Pada hari Selasa, 10 Juni 2025, perwakilan dari Indonesia AIDS Coalition (IAC) bersama dengan para rekan Organisasi Masyarakat Sipil (Transmen Indonesia, Arus Pelangi, PKNI, LBH Masyarakat, FSBPI, Perempuan Mahardhika, OPSI, dan YIFoS) melakukan audiensi dengan Komnas HAM.
Kegiatan audiensi ini dimaksudkan untuk menyampaikan isu-isu krusial terkait RUU Penghapusan Diskriminasi. Kegiatan ini menjadi momentum penting untuk mendorong komitmen negara dalam memastikan perlindungan HAM yang menyeluruh bagi warga negara tanpa adanya diskriminasi.
Audiensi dibagi dalam beberapa cluster isu, masing-masing dikoordinasikan oleh Penanggung Jawab Isu (PIC) yang telah menyiapkan pokok-pokok permasalahan. Setiap PIC bertanggung jawab mengkoordinasikan diskusi dengan organisasi lain dalam cluster, juga menyampaikan isu secara ringkas maksimal lima menit per topik.
Cluster LGBTIQ+, yang diwakili oleh Arus Pelangi dan Transmen Indonesia, memaparkan tren kekerasan berbasis orientasi seksual, identitas dan ekspresi gender, serta karakteristik seks (SOGIESC). Mereka menyoroti pembatasan ruang gerak, kasus kekerasan berulang, serta maraknya produk hukum diskriminatif di tingkat daerah, khususnya di Provinsi Jawa Barat. Dokumen desk review yang dilampirkan menjadi bukti bagaimana kebijakan publik kerap melanggengkan ketidakadilan bagi kelompok LGBTIQ+.
Cluster HIV, diwakili IAC, menekankan masih banyaknya pelanggaran hak dasar terhadap Orang dengan HIV (ODHIV), seperti pemaksaan tes HIV, pembukaan status tanpa persetujuan, hingga pemutusan kerja sepihak. Meskipun sudah ada Keputusan Kementerian Ketenagakerjaan Nomor KEM.68/MEN/IV/2024 yang mewajibkan perlindungan terhadap ODHIV, implementasinya belum efektif karena ketiadaan mekanisme sanksi bagi perusahaan pelanggar. Penekanan juga disampaikan terhadap pasal kriminalisasi distribusi alat kontrasepsi, terutama kondom, yang berdampak bagi populasi kunci muda.

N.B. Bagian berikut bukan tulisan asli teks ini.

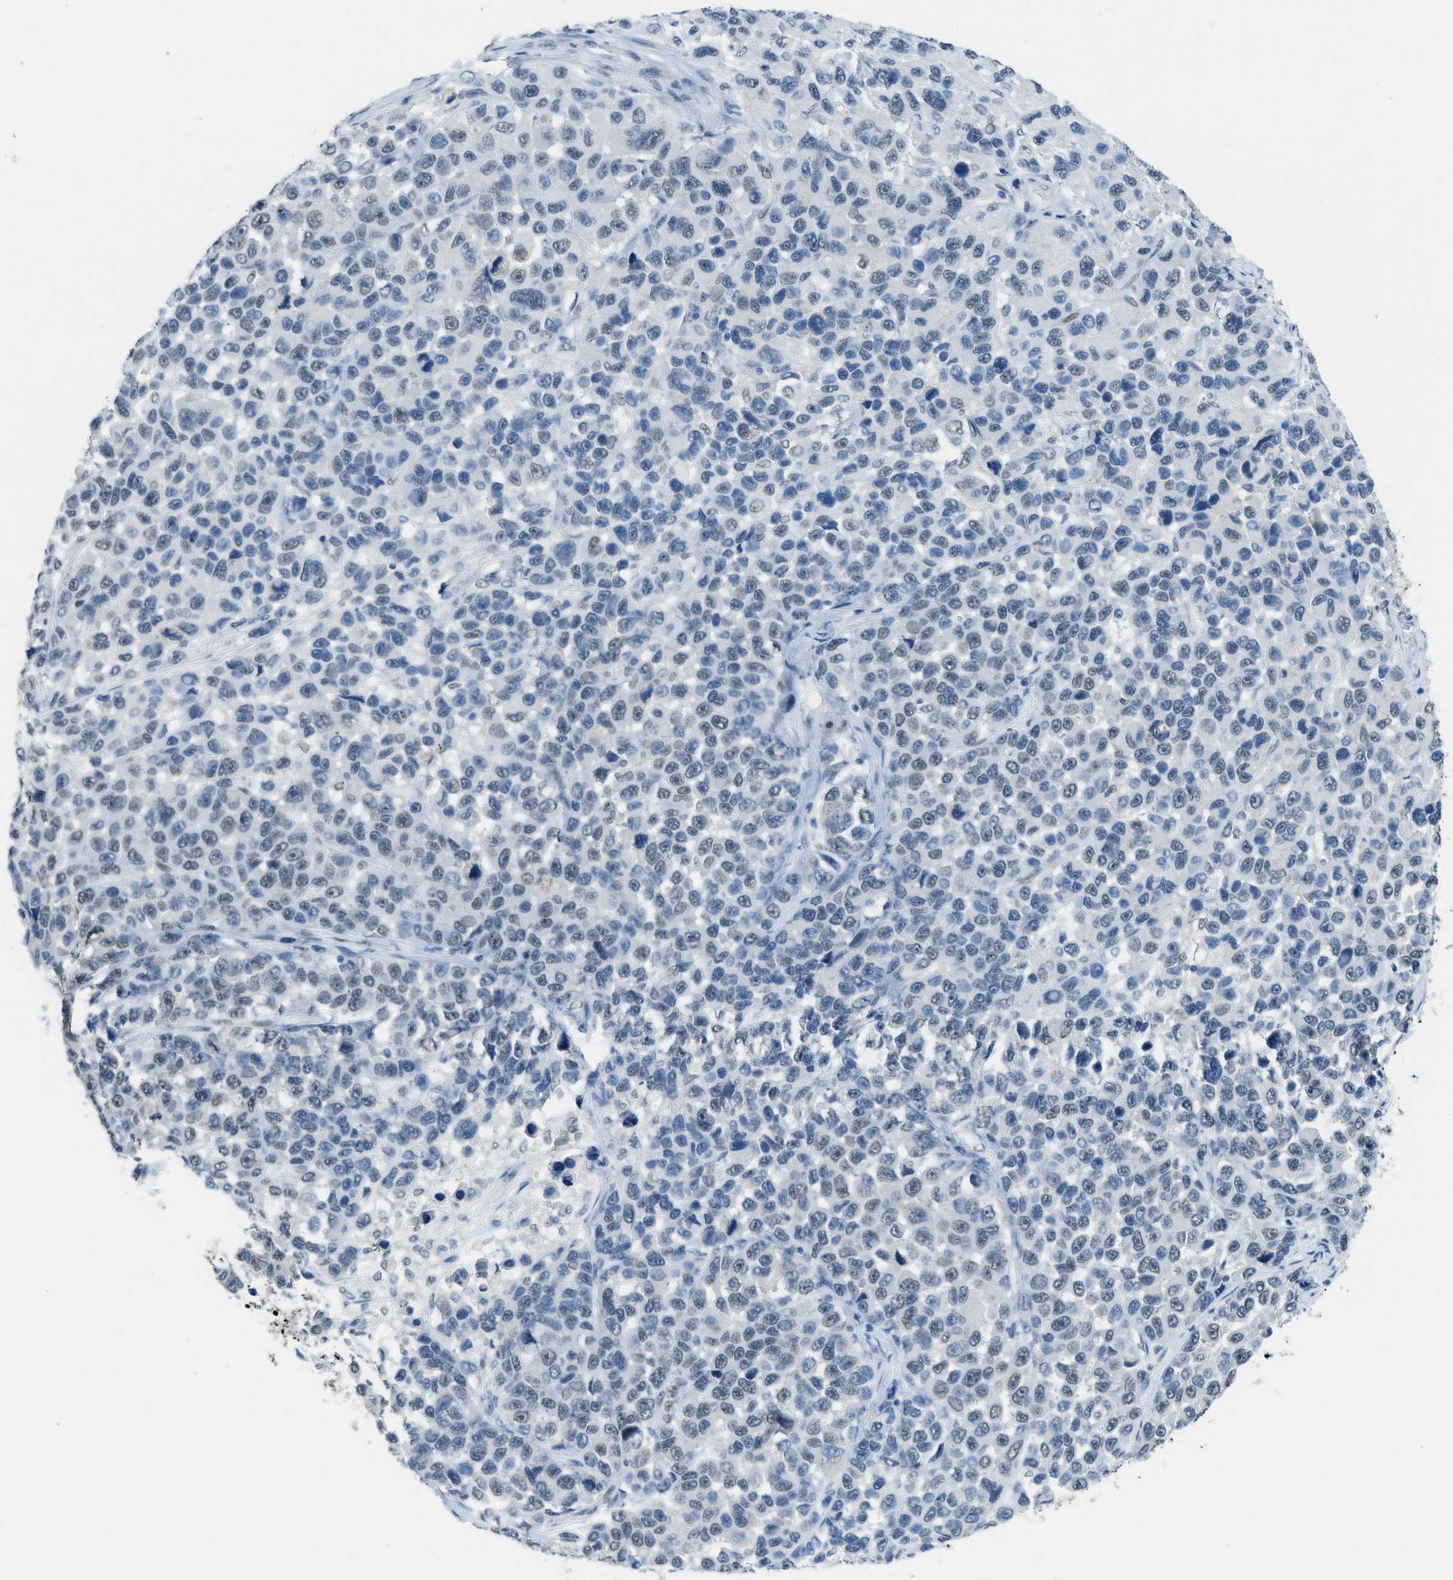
{"staining": {"intensity": "weak", "quantity": "<25%", "location": "nuclear"}, "tissue": "melanoma", "cell_type": "Tumor cells", "image_type": "cancer", "snomed": [{"axis": "morphology", "description": "Malignant melanoma, NOS"}, {"axis": "topography", "description": "Skin"}], "caption": "Tumor cells are negative for protein expression in human melanoma.", "gene": "TTC13", "patient": {"sex": "male", "age": 53}}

Cluster Napza, yang diwakili oleh PKNI, mengangkat urgensi reformasi kebijakan narkotika agar lebih berorientasi pada kesehatan publik, bukan semata pendekatan pidana. Penekanan diberikan pada revisi tingkatan gramasi bagi pidana narkotika dan absennya intervensi rehabilitatif bagi pengguna napza.
Cluster Minoritas Agama menyoroti dua produk hukum yang berdampak signifikan. Pertama, adalah Putusan MK bulan Januari 2025 yang mewajibkan pencantuman agama pada dokumen kependudukan. Kedua KUHP tahun 2023 yang mulai berlaku pada tahun 2026. Keduanya dinilai berpotensi meningkatkan diskriminasi dan persekusi terhadap individu yang tidak menganut agama resmi pemerintah. Diskusi juga mencakup peluang advokasi melalui RUU Kebebasan Beragama dan RUU Anti Diskriminasi yang komprehensif.
Cluster Disabilitas, diwakili oleh LBHM, menyampaikan masalah syarat sehat jasmani-rohani dalam rekrutmen kerja, diskriminasi dalam layanan perbankan terhadap penyandang disabilitas intelektual, serta minimnya akses informasi akibat bahasa yang tidak inklusif.
Cluster Buruh, yang diwakili oleh FSBPI, menekankan pelanggaran hak maternitas, sistem kerja eksploitatif, serta maraknya pemutusan hubungan kerja massal.
Cluster Perempuan, yang diwakili oleh Perempuan Mahardhika, menyoroti isu femisida, kekerasan seksual dan rumah tangga, kriminalisasi terhadap perempuan pembela HAM, serta diskriminasi dalam pemberian layanan publik.
Cluster Pekerja Seks, dengan PIC OPSI, secara singkat menekankan dampak kriminalisasi pekerja seks terhadap akses ke keadilan dan perlindungan sosial.
Terakhir, Cluster Orang Muda & Interseksional Isu yang dikoordinasikan oleh YIFoS, menekankan urgensi penghapusan upaya pengubahan paksa orientasi seksual, juga perlunya pendekatan keamanan holistik bagi orang muda queer yang rentan.
Audiensi ini menjadi pengingat bahwa perjuangan mewujudkan kesetaraan bagi seluruh warga negara memerlukan konsolidasi lintas isu. Komnas HAM diharapkan dapat memperkuat peran pengawasan, advokasi, serta mendorong kebijakan non-diskriminatif yang berpihak pada keberagaman di Indonesia.